▸ WORK INSTRUCTION
List each line of the rows below that contains the string "label", copying the lines in full.

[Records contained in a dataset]
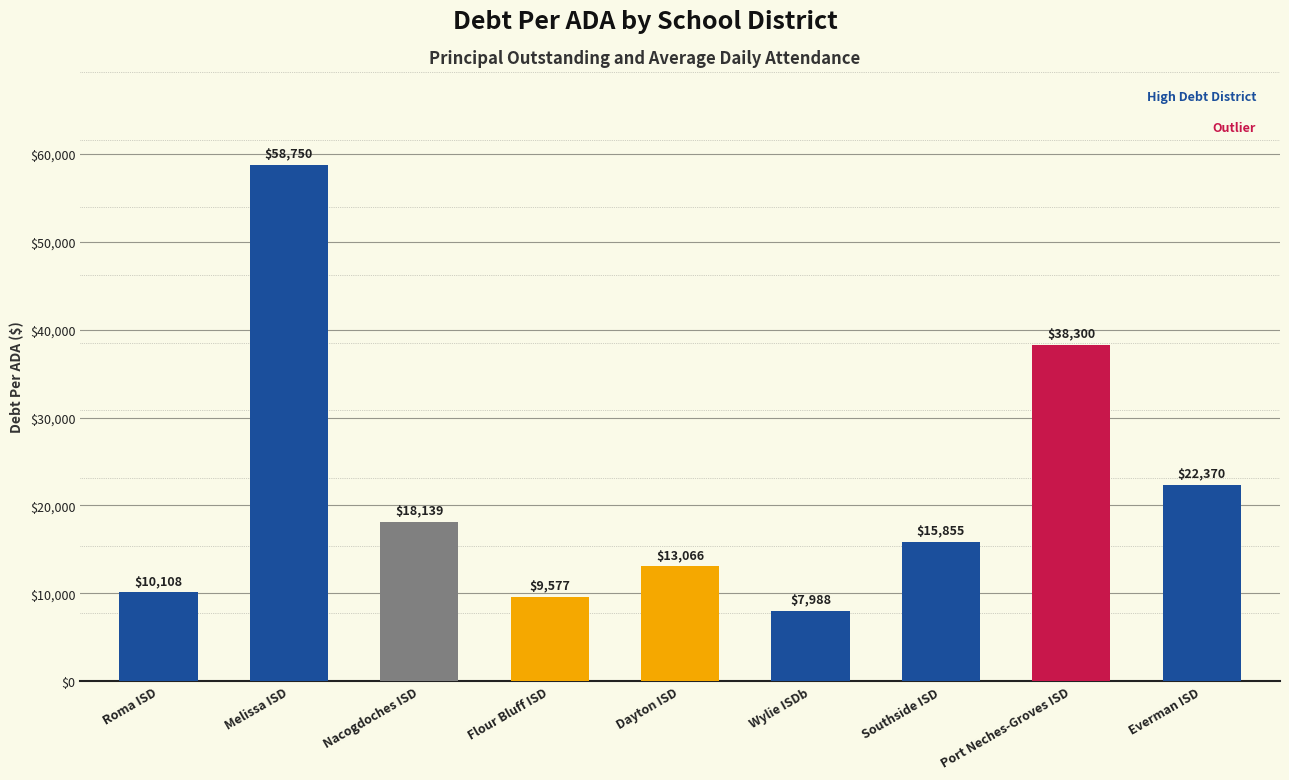

What is the average value?

21572.4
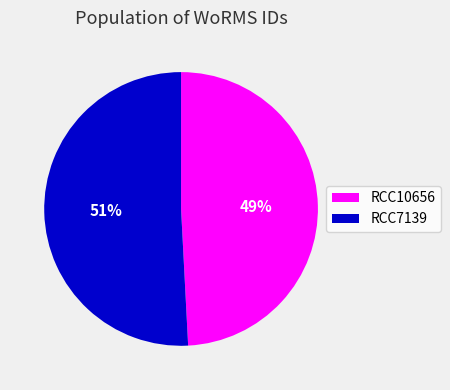

Does RCC10656 account for over 50% of the chart?

No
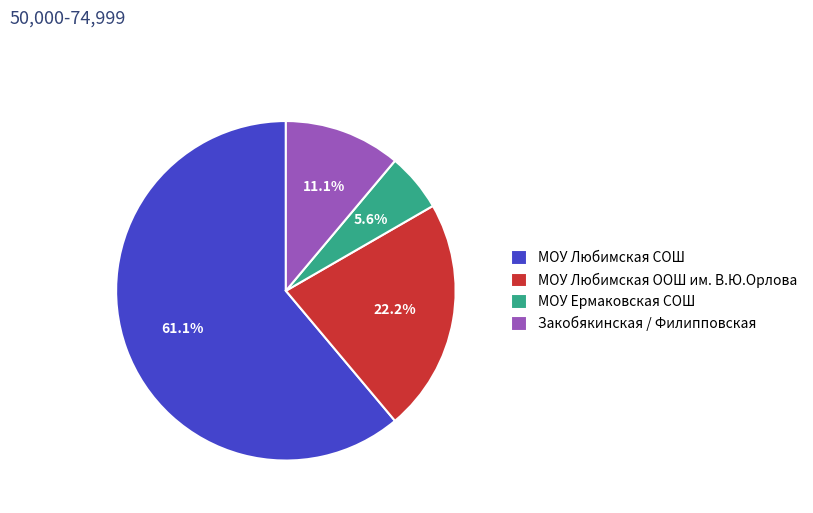

How much of the chart is everything except МОУ Любимская СОШ?

38.9%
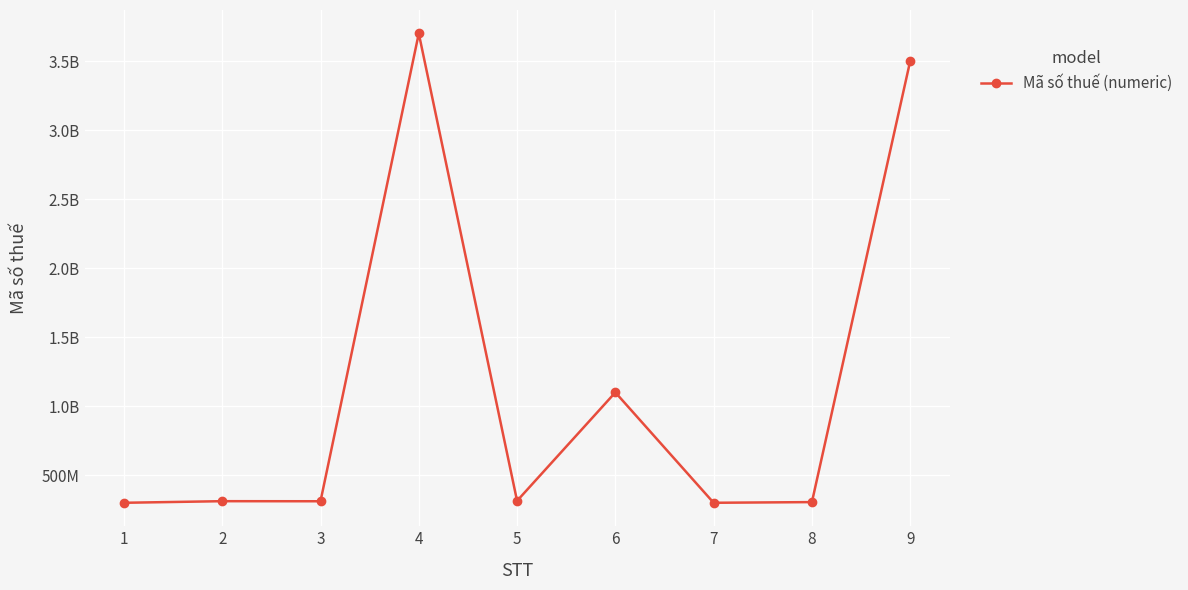

Is it true that the value at 1 is 448356580?

False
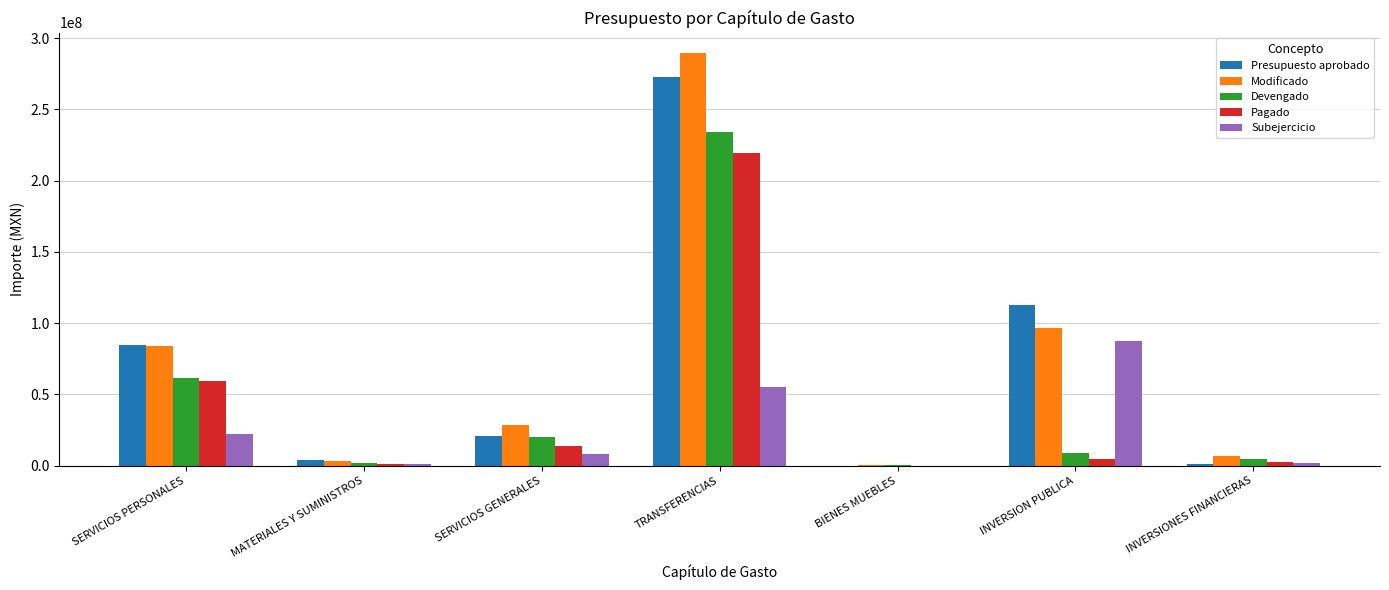

At which label is Presupuesto aprobado closest to 136439821?

INVERSION PUBLICA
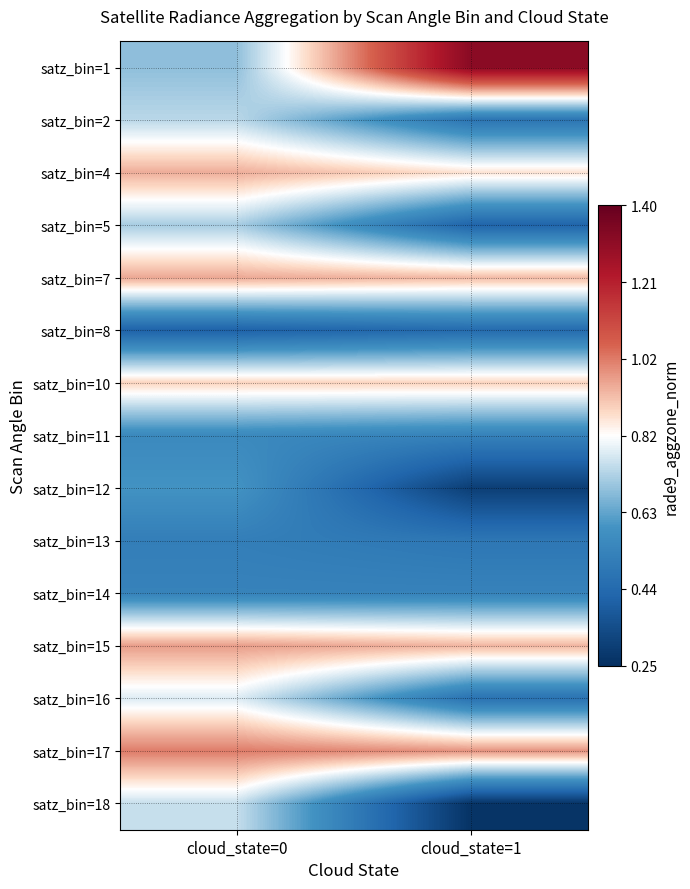

What is the smallest value displayed?

0.3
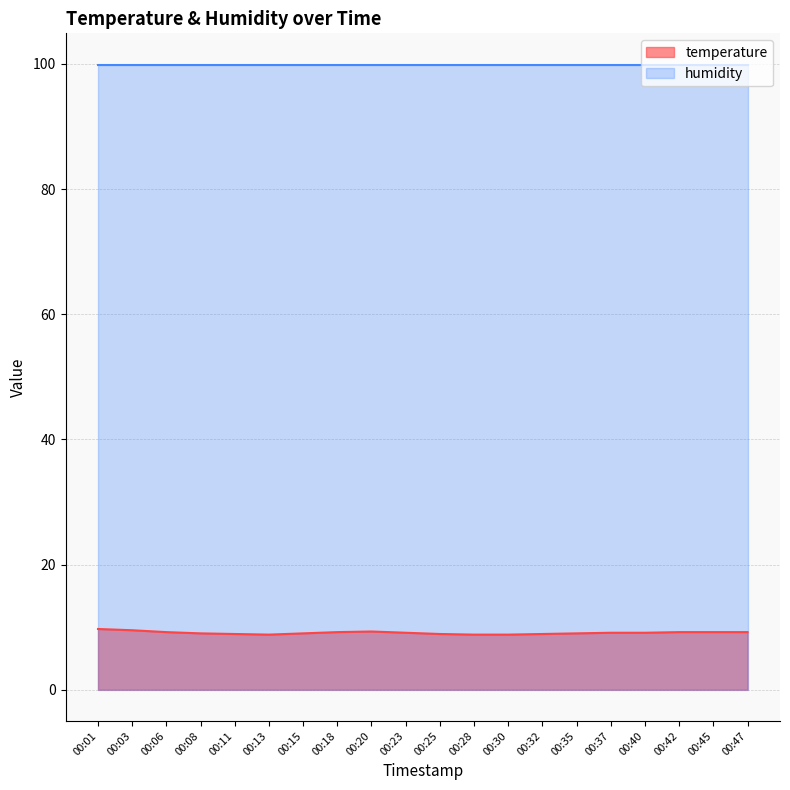

What is the approximate value at 00:01?

9.7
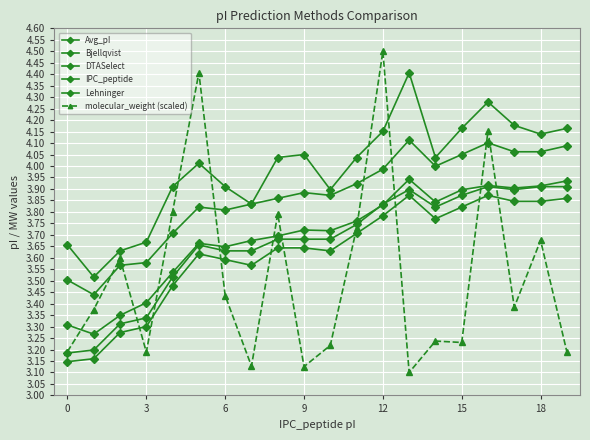

How many lines are shown in the chart?

6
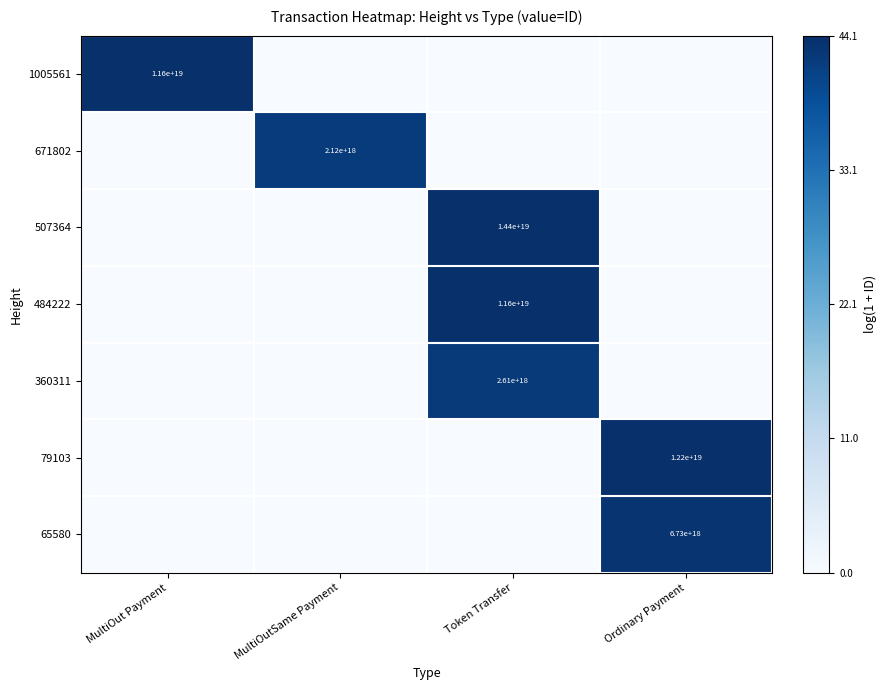

True or false: 360311 has a value of 894765640971684480 at Token Transfer.

False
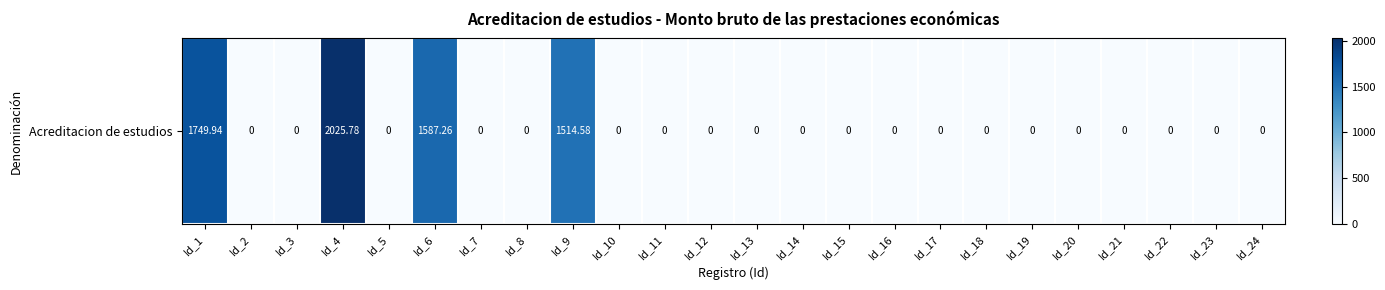

How many data points are above 0?

4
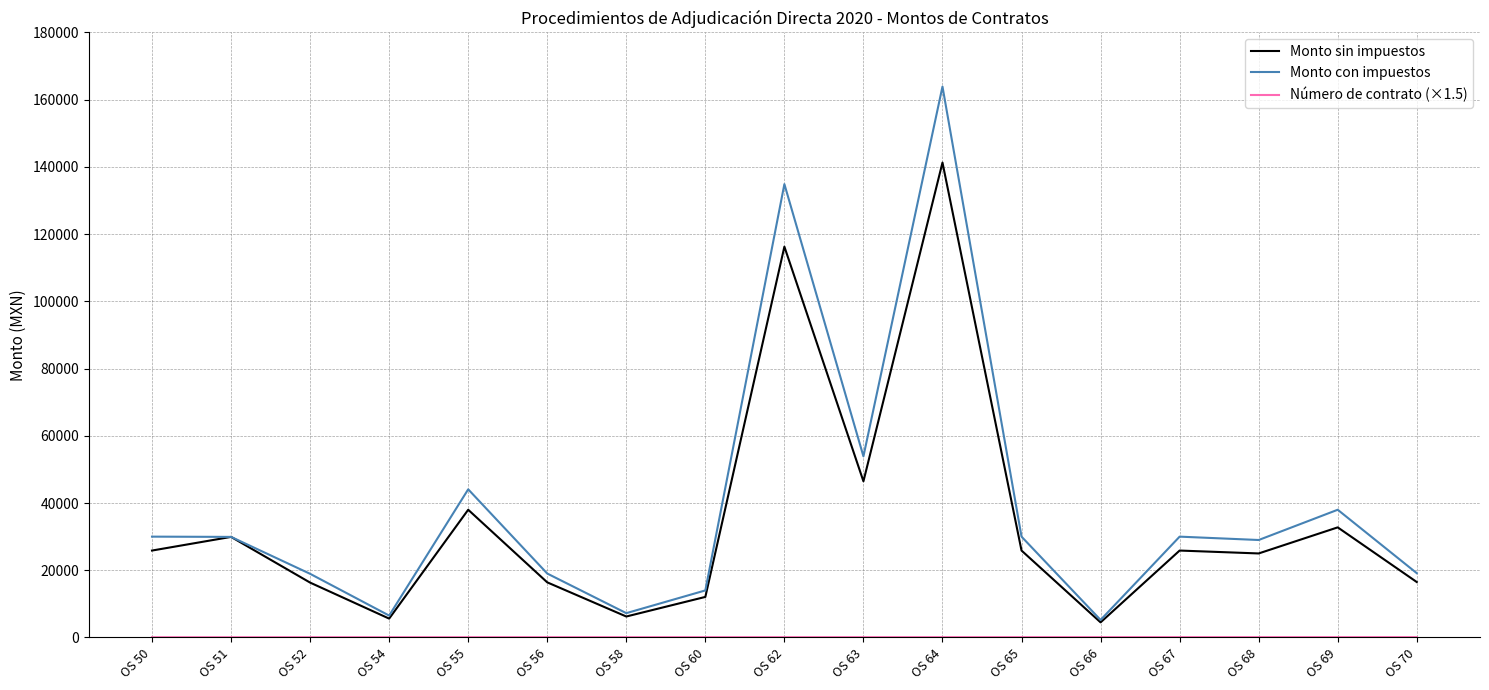

At which label does Monto sin impuestos first exceed 25862?

OS 50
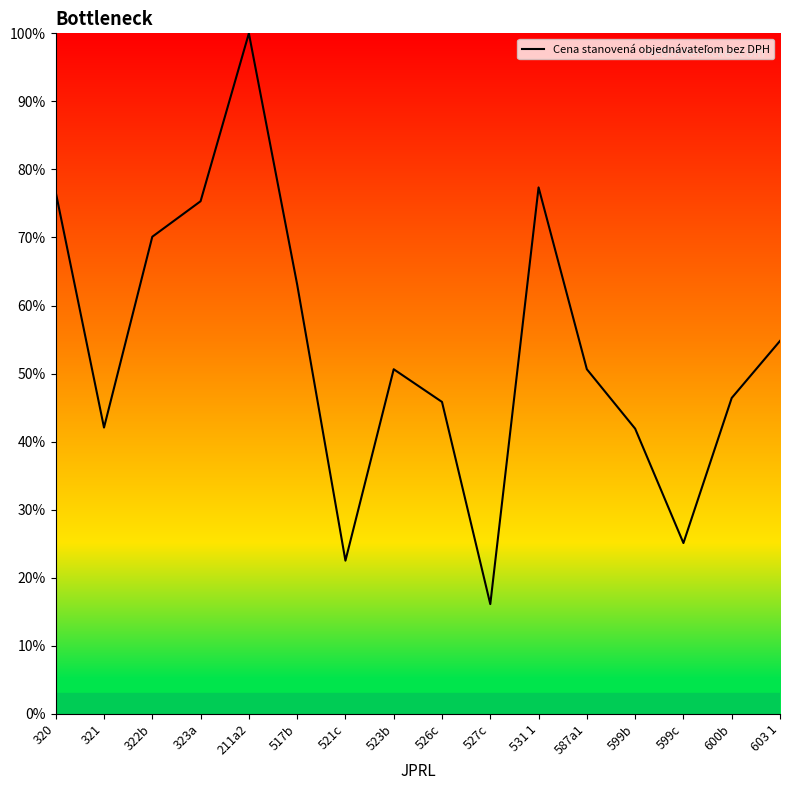

What is the difference between the maximum and minimum values?

83.9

▸ RESULT OF THIS EXERCISE
At which label is Presupuesto aprobado closest to 136439821?
At which label does Monto sin impuestos first exceed 25862?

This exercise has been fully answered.